Les usages autorisés (et ceux qui sont interdits)
Ne jetez pas le bébé avec l’eau du bain. La loi n’interdit pas l’utilisation de l’eau de pluie. Elle l’encadre. Et c’est une nuance fondamentale. Voici ce que vous avez le droit de faire sans aucun problème :
- Arroser votre jardin : c’est l’usage le plus courant et totalement autorisé. Que ce soit pour les fleurs, la pelouse ou les arbres, vous êtes dans la légalité.
- Laver votre voiture : à condition de le faire à l’extérieur, sur un terrain privé, c’est parfaitement permis.
- Remplir un bassin ou une mare : pour un usage décoratif, aucun souci.
- Alimenter un système d’arrosage goutte-à-goutte : très efficace et autorisé.
En revanche, voici ce qui est totalement interdit sans autorisation préfectorale et sans dispositif de traitement adapté :
- Utiliser l’eau de pluie pour la boisson ou la cuisine : c’est le cas le plus grave. Même si vous filtrez, la loi considère que le risque est trop élevé.

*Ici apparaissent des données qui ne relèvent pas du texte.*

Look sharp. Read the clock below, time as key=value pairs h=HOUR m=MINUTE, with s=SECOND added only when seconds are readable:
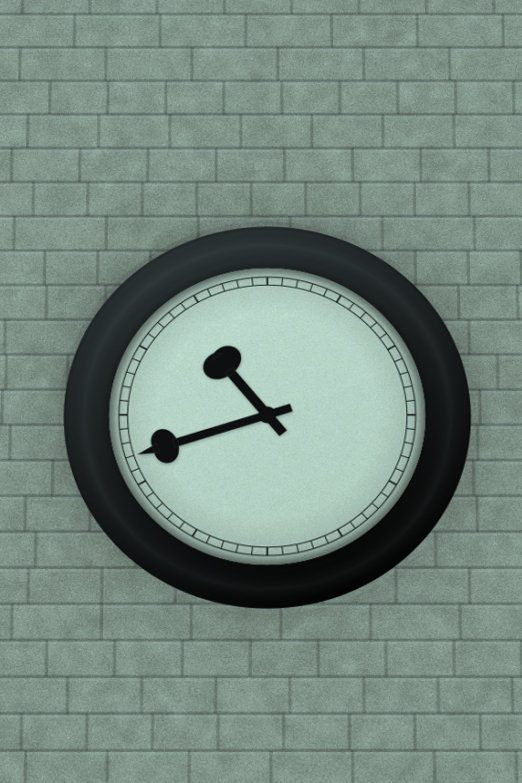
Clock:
h=10 m=42
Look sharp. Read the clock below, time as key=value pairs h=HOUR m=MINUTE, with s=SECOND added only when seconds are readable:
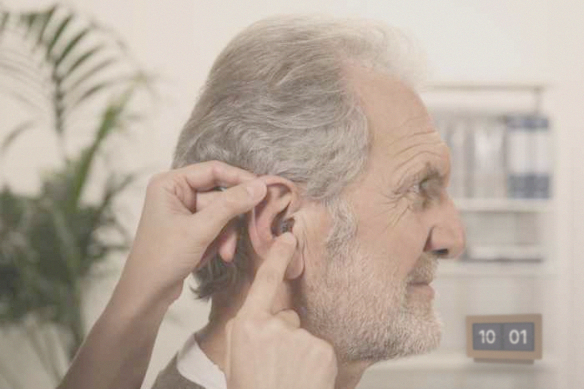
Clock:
h=10 m=1
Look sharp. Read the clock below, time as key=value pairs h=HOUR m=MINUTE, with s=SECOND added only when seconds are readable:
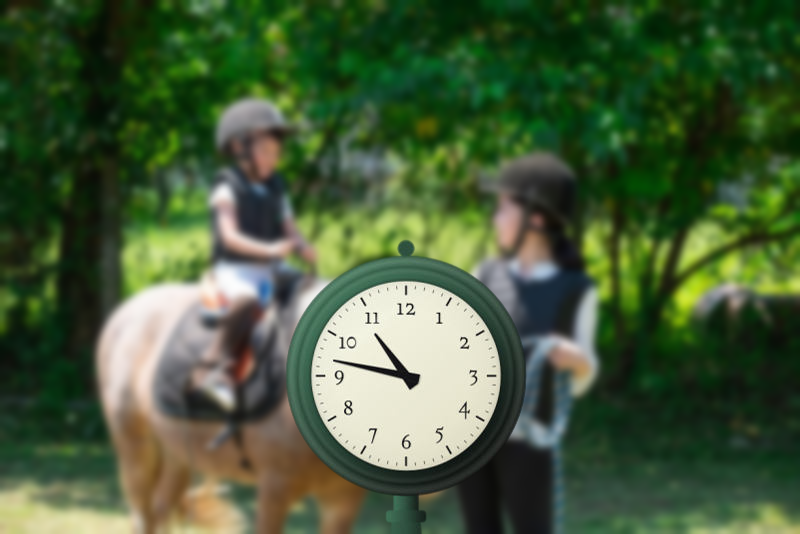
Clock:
h=10 m=47
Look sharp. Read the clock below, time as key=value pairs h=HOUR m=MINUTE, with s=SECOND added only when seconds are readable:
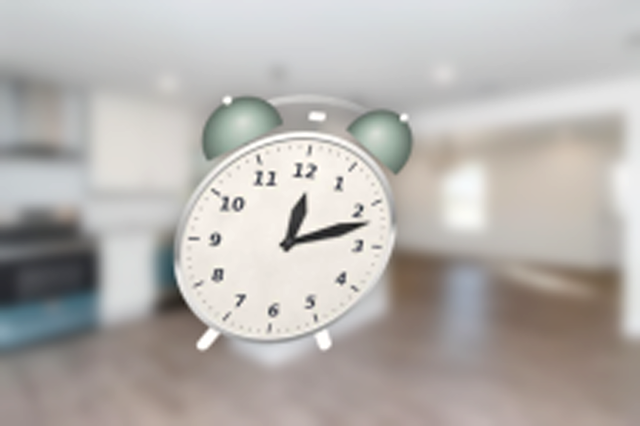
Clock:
h=12 m=12
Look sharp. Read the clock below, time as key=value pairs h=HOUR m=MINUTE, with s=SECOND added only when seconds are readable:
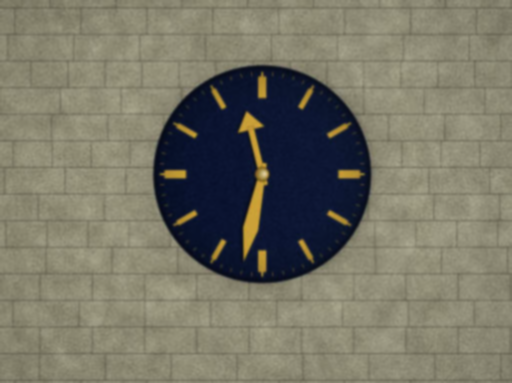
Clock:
h=11 m=32
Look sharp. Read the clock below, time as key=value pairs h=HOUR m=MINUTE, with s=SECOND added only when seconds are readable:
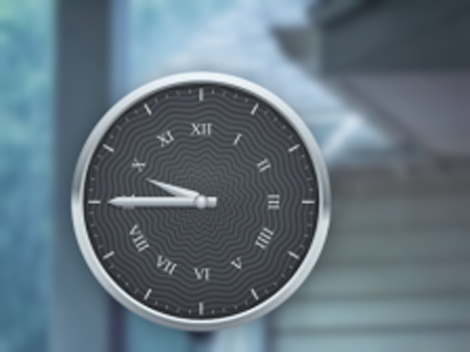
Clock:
h=9 m=45
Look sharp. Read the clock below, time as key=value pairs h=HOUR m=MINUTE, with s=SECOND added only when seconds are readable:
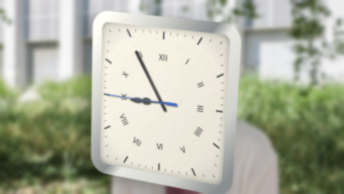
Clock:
h=8 m=54 s=45
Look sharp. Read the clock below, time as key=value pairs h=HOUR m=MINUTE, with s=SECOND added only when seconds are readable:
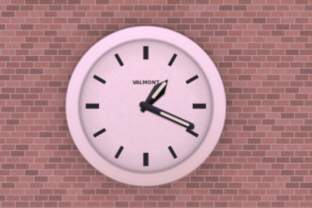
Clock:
h=1 m=19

- Se doucher ou se baigner avec : les bactéries et les polluants peuvent passer à travers la peau.
- Alimenter les chasses d’eau des toilettes : c’est autorisé sous conditions strictes (tuyaux distincts, étiquetage, disconnecteur), mais si vous le faites sans respecter les normes, vous êtes hors-la-loi.
- Laver le linge : interdit sauf dans les bâtiments publics après étude de risque.
Le piège, c’est que beaucoup de gens pensent qu’un simple filtre suffit. Mais la loi ne fait pas de différence entre une eau filtrée et une eau non filtrée pour ces usages. Tant que l’eau vient du ciel, elle est considérée comme non potable.